[TASK PROMPT]
The data below should be restated word for word, with every picture omitted.

[GIVEN INFORMATION]
▽

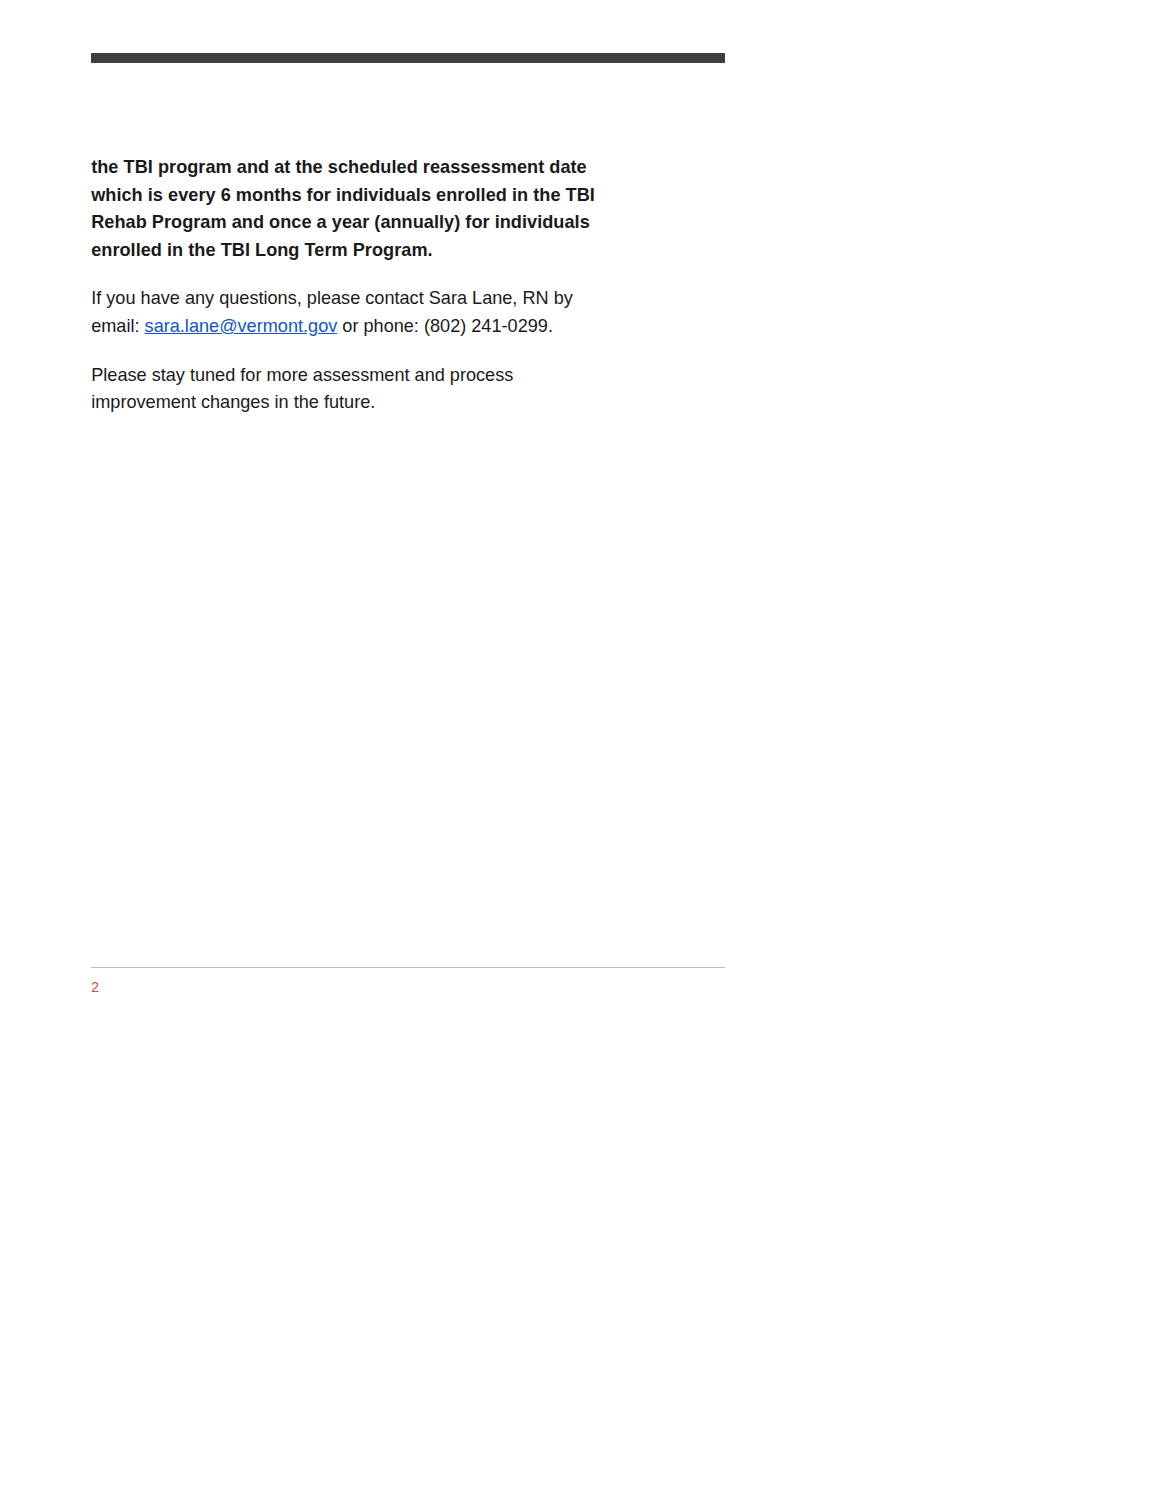the TBI program and at the scheduled reassessment date which is every 6 months for individuals enrolled in the TBI Rehab Program and once a year (annually) for individuals enrolled in the TBI Long Term Program.
If you have any questions, please contact Sara Lane, RN by email: sara.lane@vermont.gov or phone: (802) 241-0299.
Please stay tuned for more assessment and process improvement changes in the future.
2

△

[RESULT]
the TBI program and at the scheduled reassessment date which is every 6 months for individuals enrolled in the TBI Rehab Program and once a year (annually) for individuals enrolled in the TBI Long Term Program.
If you have any questions, please contact Sara Lane, RN by email: sara.lane@vermont.gov or phone: (802) 241-0299.
Please stay tuned for more assessment and process improvement changes in the future.
2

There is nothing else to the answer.